Carrington pointed weakly to a dead male troll by the entrance. Then his eyes grew cold and suspicious,

"W... why didn't you tell us about the trap?"

Death did not have the patience to wait for Sir Carrington to hear the answer, and the knight went limp in Ashford's arms. Ashford closed the dead knight's eyes and laid the body onto the floor. He picked up Sir Carrington's sword and put the hilt into the knight's hands, so that the sword rested on his chest. Slowly Ashford got to his feet and headed for the main cave, where he found the brood mother. She was on her knees and had curled up into a small, compact figure. It looked as if she was clutching something close. She turned around and looked at Ashford,

"My children?"

Ashford tried, but found that his throat had clenched up, and he could not say a single word.

"You killed my child, but we kept our promise. We did not hunt for human meat".

Ashford now realised that the brood-mother was clutching one of her dead offspring.

"It wasn't meant to end this way", Ashford tried to explain, but his voice felt high-pitched and thick.

Slowly, the brood-mother laid her dead child on the cold floor. She looked at Ashford for a moment, then her eyes narrowed and she flung herself at him with a howl so full of grief and hatred for all things humankind that Ashford stood paralysed for several seconds.
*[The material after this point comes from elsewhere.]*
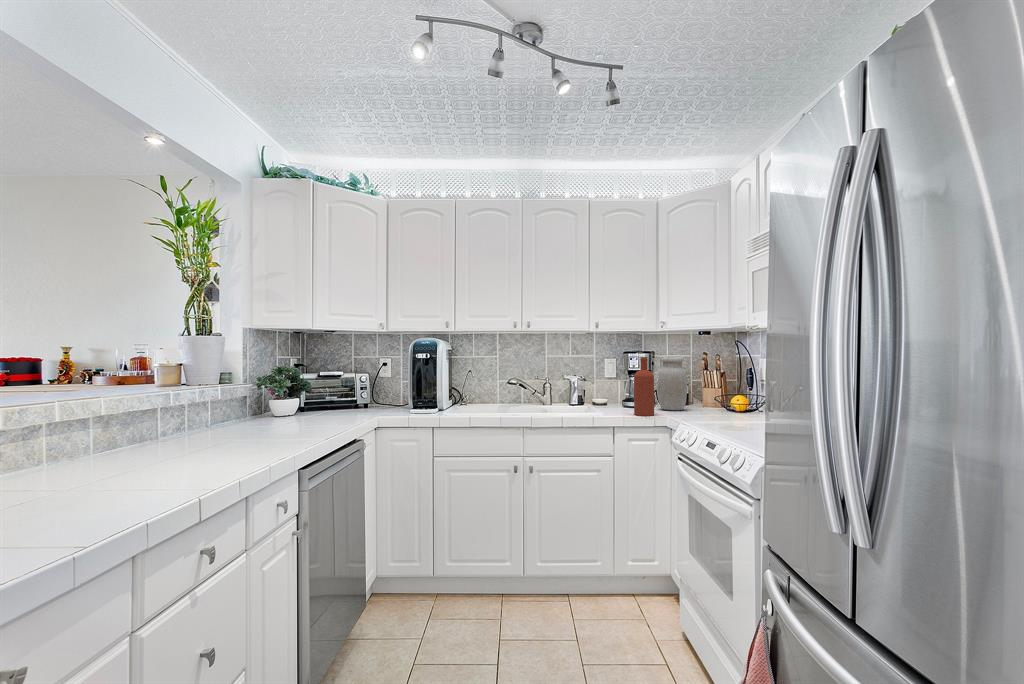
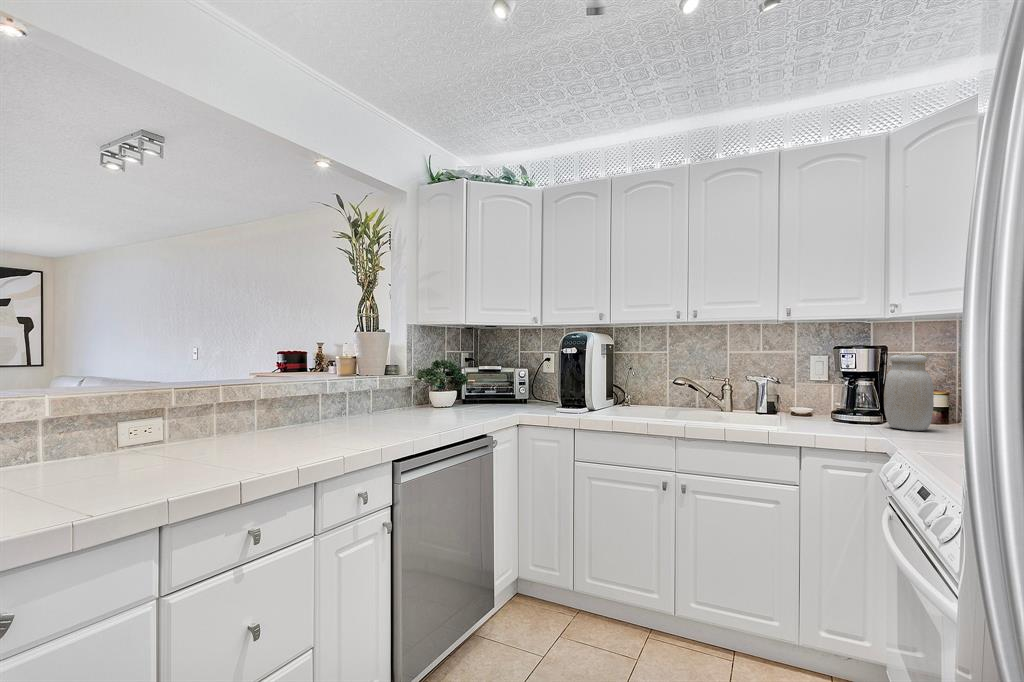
bottle: present [634,357,654,416] -> none [835,354,867,435]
He found himself unable to move as the brood-mother lunged at him and clawed him with her fingers. Still in a daze he saw the brood-mother pick up the heavy bowl of stew from the fire and she was about to fling the boiling contents in his face, when he snapped out of paralysis and thrust the entire length of his sword deep into her abdomen. The brood-mother let out a prolonged scream then collapsed on the floor,

and all went quiet.

Ashford staggered back through the tunnels, limply dragging his sword behind him. He met no resistance on his way out, but he could hear the scuttling sound of troll-cubs hiding from him. He mounted his rouncey and rode back to Blackhawk Meadow, where he was greeted by the mayor of the town.

"So, how did it go?"

"They're dead"

"The trolls?"

"Dead"

"Where are the other two knights? Carrington and Hendrek."

"Dead! They are all dead! The males, the offspring, Hendrek, Carrington. I put a sword through the brood-mother myself, now are you happy?"

"You didn't happen to bring her head back - just for verification, you know?"

"You go and collect the damn head yourself!"

"I guess that Sir Carrington is in no situation to file a report now, but instead I shall do so myself. I'll write to Sir Walston and explain that you suffered casualties, but that they have one fine knight to be proud of."

"Shove your report!"

The mayor patted Ashford comforting on the shoulder.

"I know that the loss must be hard on you, but feel free to stay in Blackhawk Meadow ...while I write".

Ashford mounted his horse and rode slowly along the river. Now what? He had earned his letter of recommendation, but Carrington was right: he did not have what it took to be a knight. All he knew was how to hurt, whether he wanted to or not.

He stopped by the river and let the horse drink. The setting sun shattered into thousands of glowing embers reflecting in the water, and as he watched the fireflies dance and the waterlilies lazily drag the stream along, the water itself seemed to beckon him to come closer, to enter its cool embrace and drift gently downstream like a fallen leaf, then sink at some point

and be done with it all.

He was brought back to the present by a rustling noise in the trees behind him. He drew his sword and turned around to see what had caused it.

It was a very dirty troll girl.

"I remember; you were the one with the rabbit. You've been following me?"

The troll girl shrugged.

"You don't have anywhere to go, do you?"

The troll girl shook her head

"I guess that makes two of us."

The troll girl kept staring at him in silence. Eventually Ashford let out a long sigh and chuckled to himself in disbelief.

"You know I really messed this whole thing up, and I thought that I would just go back to drifting a bit, fighting too hard and drinking too much

-Now I can't even do that right."

Ashford nodded to the trollkin who climbed onto the rouncey, and seated herself behind Ashford. She wrapped her thin arms around him for warmth and comfort, and together they left everything behind and rode headlong into the uncertain future.